* Task requirements
Once the images are removed, set down everything else in the listing below exactly.
───── Available data
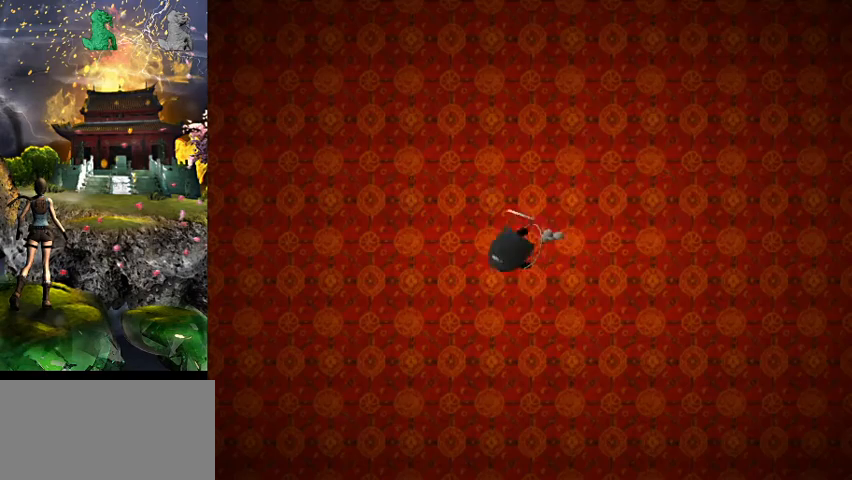
{"keys": [], "events": []}
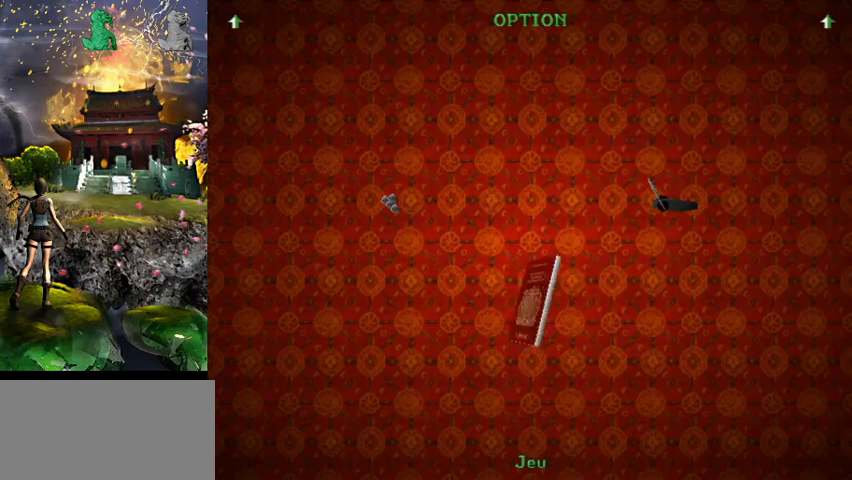
{"keys": [], "events": []}
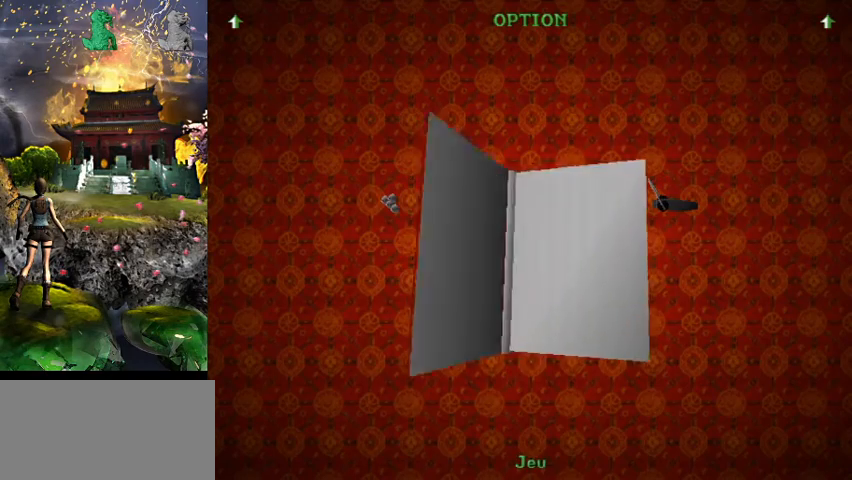
{"keys": [], "events": []}
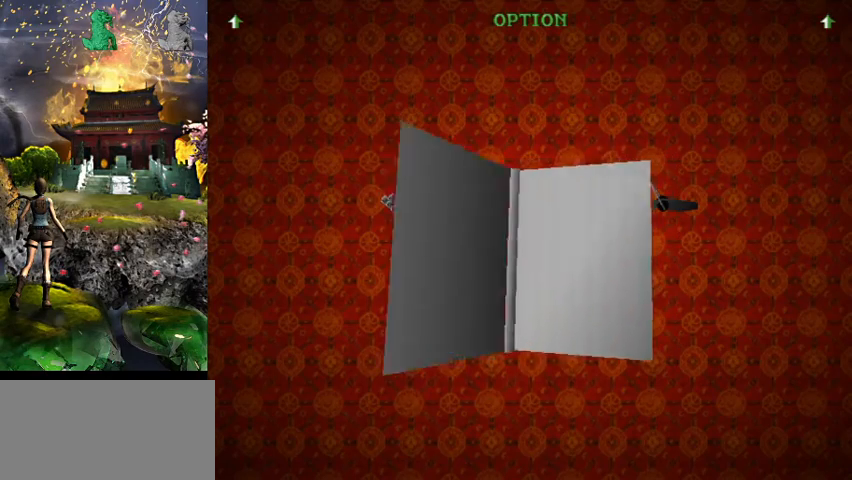
{"keys": [], "events": []}
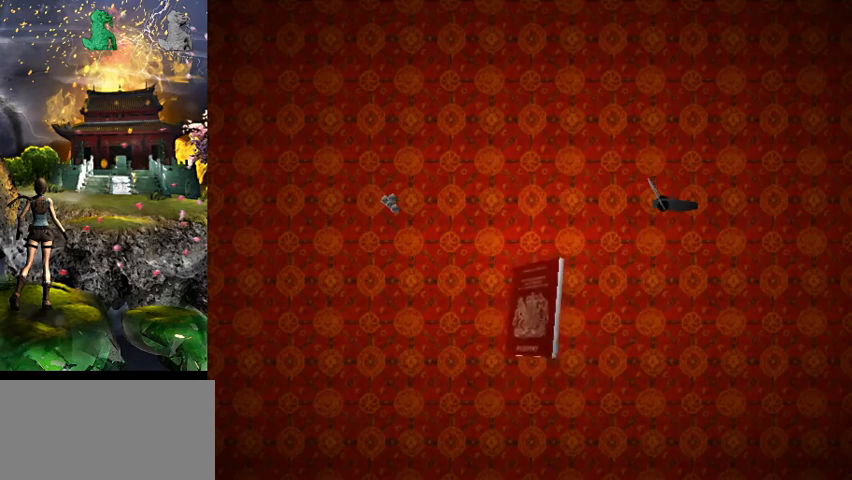
{"keys": ["act"], "events": [[133, "act", "down"]]}
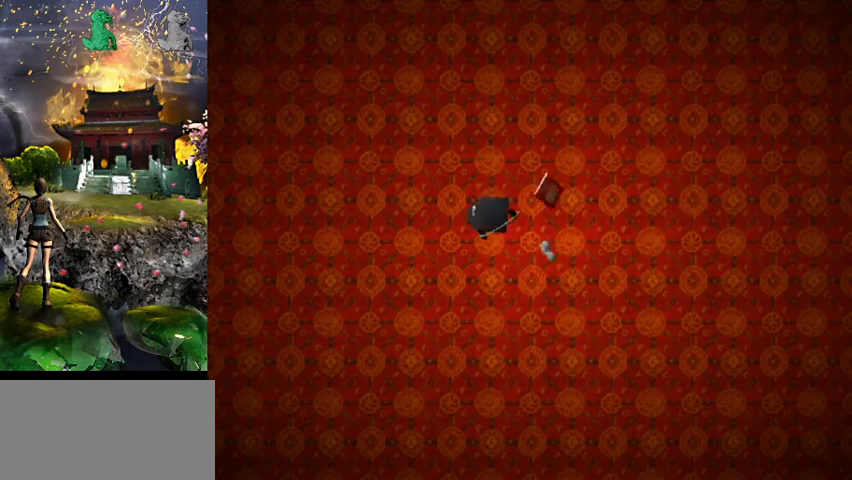
{"keys": ["act"], "events": []}
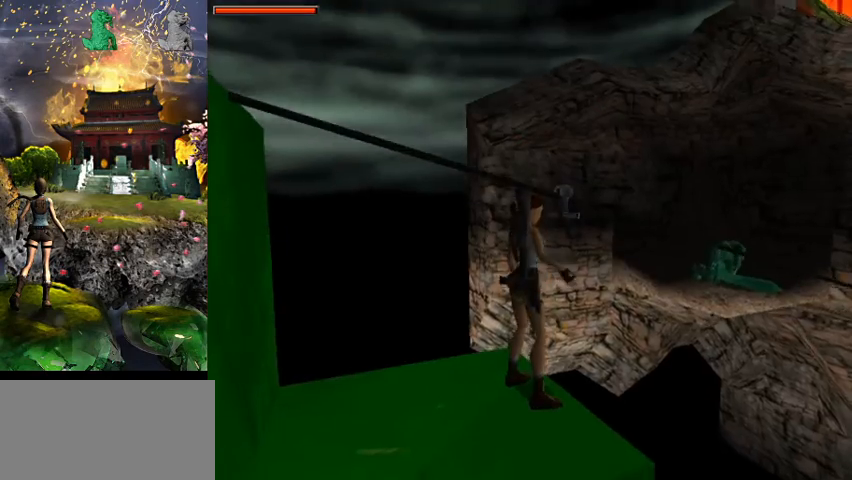
{"keys": ["act"], "events": []}
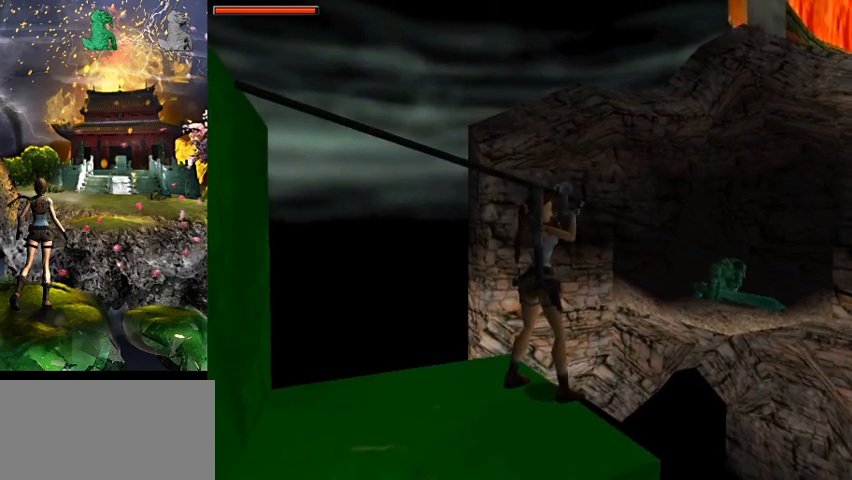
{"keys": ["act"], "events": []}
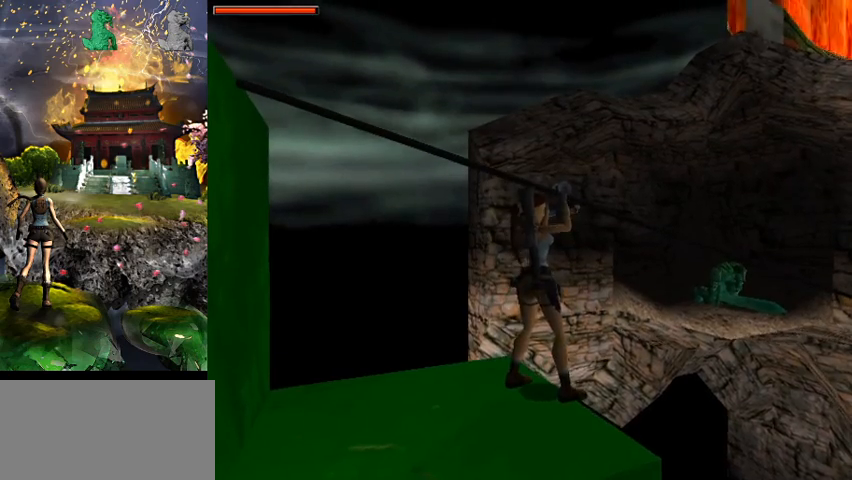
{"keys": ["act"], "events": []}
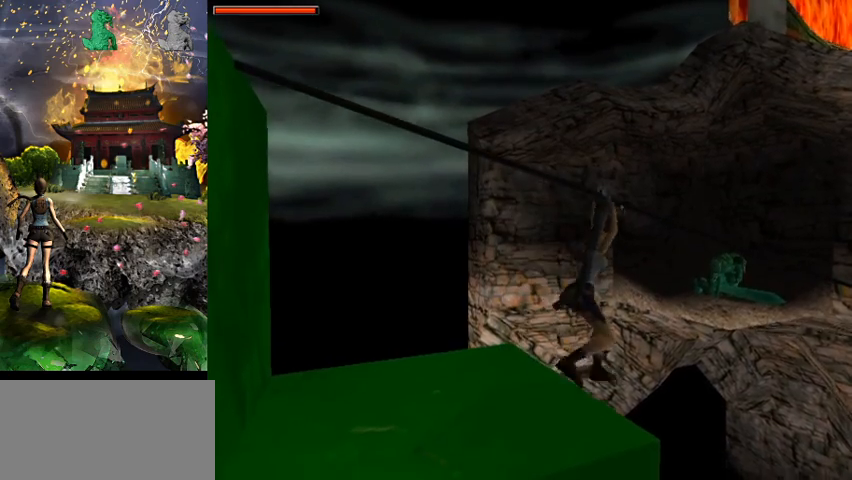
{"keys": ["act"], "events": []}
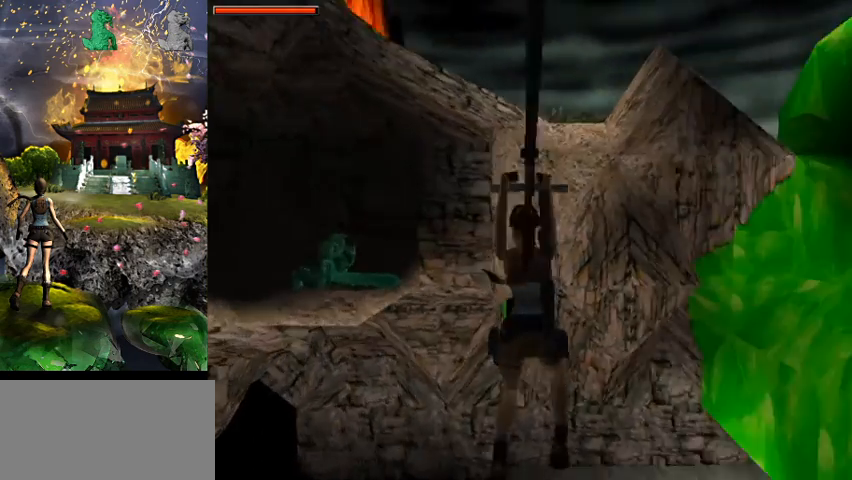
{"keys": ["act"], "events": []}
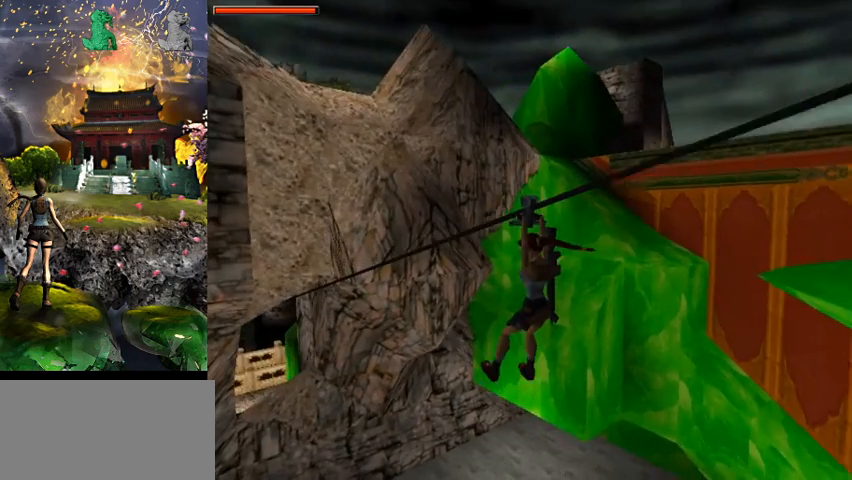
{"keys": ["act"], "events": []}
──────────
* Response box
{"keys": [], "events": []}
{"keys": [], "events": []}
{"keys": [], "events": []}
{"keys": [], "events": []}
{"keys": ["act"], "events": [[133, "act", "down"]]}
{"keys": ["act"], "events": []}
{"keys": ["act"], "events": []}
{"keys": ["act"], "events": []}
{"keys": ["act"], "events": []}
{"keys": ["act"], "events": []}
{"keys": ["act"], "events": []}
{"keys": ["act"], "events": []}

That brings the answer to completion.